India's huge bottom-of-the-pyramid market, as articulated by management guru C K Prahalad, has attracted other innovators too.

Take Sunil Bharti Mittal, whose outsourcing innovations have dramatically lowered the cost of telephony for Indians. Mr Mittal may have been driven to think out of the box by the challenge thrown by Mukesh Ambani, who gave life to his father Dhirubhai's concept of a phone call costing no more than a post-card.

Bharti Airtel innovated its business model to meet the low tariff challenge. The company made some remarkable outsourcing innovations and put its entire IT piece in the hands of IBM, and its networks in the hands of Ericsson and Nokia.

Under these first-of-their-kind contracts, the company was not required to pay for the hardware it installed. Rather, it paid for the traffic that came out of these networks. It was a risky model, but one that had the potential to open up new frontiers in telecom network management.

The rest is history, as many companies across the world adopted the model to meet competitive challenges in their respective markets.

But while celebrating such low-cost innovations, it should not be forgotten that there are concern areas that need attention, as evident from the World Bank report titled 'Unleashing India's innovation'.

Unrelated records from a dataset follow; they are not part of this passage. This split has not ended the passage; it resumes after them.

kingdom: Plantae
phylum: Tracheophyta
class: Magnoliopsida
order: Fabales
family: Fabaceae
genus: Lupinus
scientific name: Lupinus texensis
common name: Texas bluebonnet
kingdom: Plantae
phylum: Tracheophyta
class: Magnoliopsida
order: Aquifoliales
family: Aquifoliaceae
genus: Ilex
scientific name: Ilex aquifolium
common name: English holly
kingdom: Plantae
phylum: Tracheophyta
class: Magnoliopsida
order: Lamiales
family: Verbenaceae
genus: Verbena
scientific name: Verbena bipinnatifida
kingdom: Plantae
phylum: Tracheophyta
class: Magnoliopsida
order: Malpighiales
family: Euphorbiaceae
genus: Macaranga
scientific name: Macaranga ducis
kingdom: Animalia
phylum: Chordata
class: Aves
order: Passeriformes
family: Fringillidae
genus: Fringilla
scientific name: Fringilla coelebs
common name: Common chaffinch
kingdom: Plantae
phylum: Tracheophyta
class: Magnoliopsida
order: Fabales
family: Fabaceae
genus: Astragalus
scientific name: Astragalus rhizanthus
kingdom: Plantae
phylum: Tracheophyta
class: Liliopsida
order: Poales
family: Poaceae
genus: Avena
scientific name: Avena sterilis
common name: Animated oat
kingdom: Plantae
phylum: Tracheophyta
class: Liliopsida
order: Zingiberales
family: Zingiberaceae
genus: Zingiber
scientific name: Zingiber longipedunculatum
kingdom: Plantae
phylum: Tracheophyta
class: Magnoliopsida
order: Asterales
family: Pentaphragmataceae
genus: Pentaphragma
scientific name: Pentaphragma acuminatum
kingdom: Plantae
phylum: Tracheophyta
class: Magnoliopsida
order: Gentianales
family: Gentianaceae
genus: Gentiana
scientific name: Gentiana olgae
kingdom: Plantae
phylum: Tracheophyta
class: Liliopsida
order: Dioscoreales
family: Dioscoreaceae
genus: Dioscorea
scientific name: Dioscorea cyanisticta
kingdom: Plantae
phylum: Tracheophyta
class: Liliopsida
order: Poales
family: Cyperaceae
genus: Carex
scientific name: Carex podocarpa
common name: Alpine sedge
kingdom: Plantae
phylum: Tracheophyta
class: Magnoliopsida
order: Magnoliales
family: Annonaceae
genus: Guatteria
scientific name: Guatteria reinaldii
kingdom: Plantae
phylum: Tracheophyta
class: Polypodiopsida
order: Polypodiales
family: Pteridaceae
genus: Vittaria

The report points out that aggregate domestic R&D spending has never exceeded 1 per cent of GDP, and 80 per cent of this comes from the public sector; of the top 50 applicants for patents in India, 44 were foreign firms and just two of the remaining six were private Indian firms; and India produces fewer than 7,000 PhDs a year in the faculties of science, engineering and technology.

What these statistics say is that though the country's entrepreneurial model has delivered successes, there are problems related to the funding of innovations, lack of focus on intellectual property rights and the deficiencies of a higher education system that does not encourage innovative attitudes.

People like Ratan Tata and Sunil Mittal are in a small minority.